And how would LoNigro describe the mouthfeel of brined chicken versus the non-brined variety? “Right when it hits your tongue you feel the salt and the moisture,” he says. “This doesn’t sound very eloquent, but that fuzzy feeling of dry chicken almost sucking the moisture out of your mouth isn’t there. Rather than compensating for the dryness, you’re salivating because of the savoriness and the salt. With chicken that isn’t brined, your mouth starts to salivate to hydrate and to search for other flavors.”
If you’re now thinking about searching for a chicken brine recipe, LoNigro’s perfect variation is below.
Joseph LoNigro's Juicy Chicken
Prep Time: 24 hours
Cook Time: 30-40 minutes
Total Time: 24 hours, 30-40 minutes
Servings: 1 gallon of brine, 2 chickens
- 2 whole spatchcocked 2.75 – 3 lb. chickens (or one 5 – 6 lb. bird)
- 1 cup granulated sugar
- 1 cup kosher salt
- 1 head garlic
- 12 cups potable water
- 1 whole lemon peel
- 1 full rosemary sprig
- 1 Tbsp. cracked black peppercorns
- 6 cups ice
- Olive oil, to taste
- Salt, to taste
- Pepper, to taste
Add the water, salt, sugar, garlic, lemon peel, rosemary and black peppercorns to a large stock pot.
Bring the mixture to a boil over high heat. Use a wooden spoon or whisk to gently stir the mixture until the salt and sugar have fully dissolved.

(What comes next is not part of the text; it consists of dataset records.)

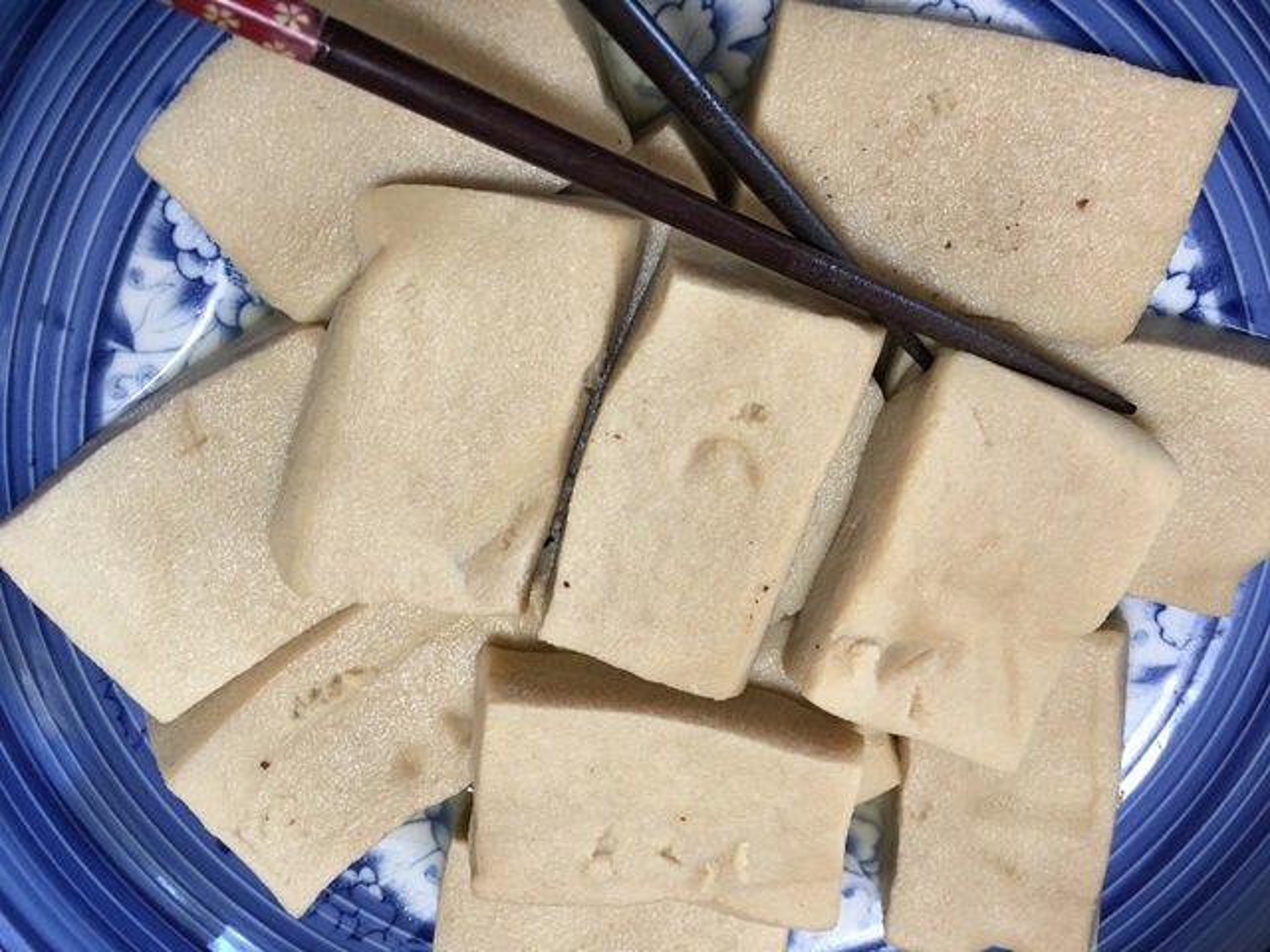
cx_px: 635
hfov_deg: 61.7
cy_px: 476
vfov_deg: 48.2
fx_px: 1064
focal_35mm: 29
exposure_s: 1/15
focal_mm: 4.15
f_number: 2.2
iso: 40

After the mixture is fully dissolved, remove the pot from heat and add the ice. The ice is important to dilute and cool the mixture. If you can wait for the mixture to cool without using ice, substitute the 6 cups of ice with 4 cups of cold water.

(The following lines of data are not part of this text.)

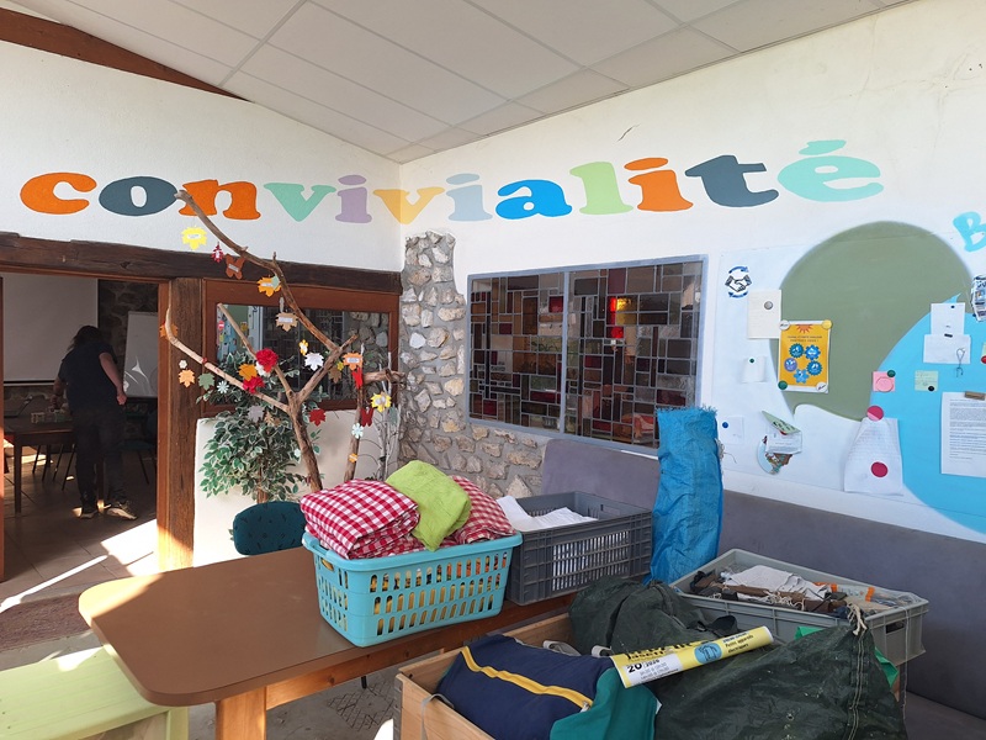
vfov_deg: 58.9
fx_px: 655
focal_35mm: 23
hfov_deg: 73.9
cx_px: 493
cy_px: 370
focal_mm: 5.54
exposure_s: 1/162
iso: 40
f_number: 1.8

Once the brine has fully cooled (below 40 degrees), add the chickens to the brine. Ensure the chickens are fully submerged. Store the brining chicken in the refrigerator overnight for a full 24 hours.
Remove the chicken from the brine and place onto your roasting rack, skin side up. We recommend pulling the chicken from the brine one hour before cooking to get rid of the chill.
Pat the chicken dry with paper towels to remove any exterior moisture. Drizzle the skin with olive oil and season with salt and pepper.
Cook the chicken at 450 degrees for approximately 30-40 minutes or until the breast meat reaches an internal temperature of 165 degrees.
Eat right away or, for extra crispy skin, take it to the barbecue and grill for three minutes skin side down and brush with your favorite sauce.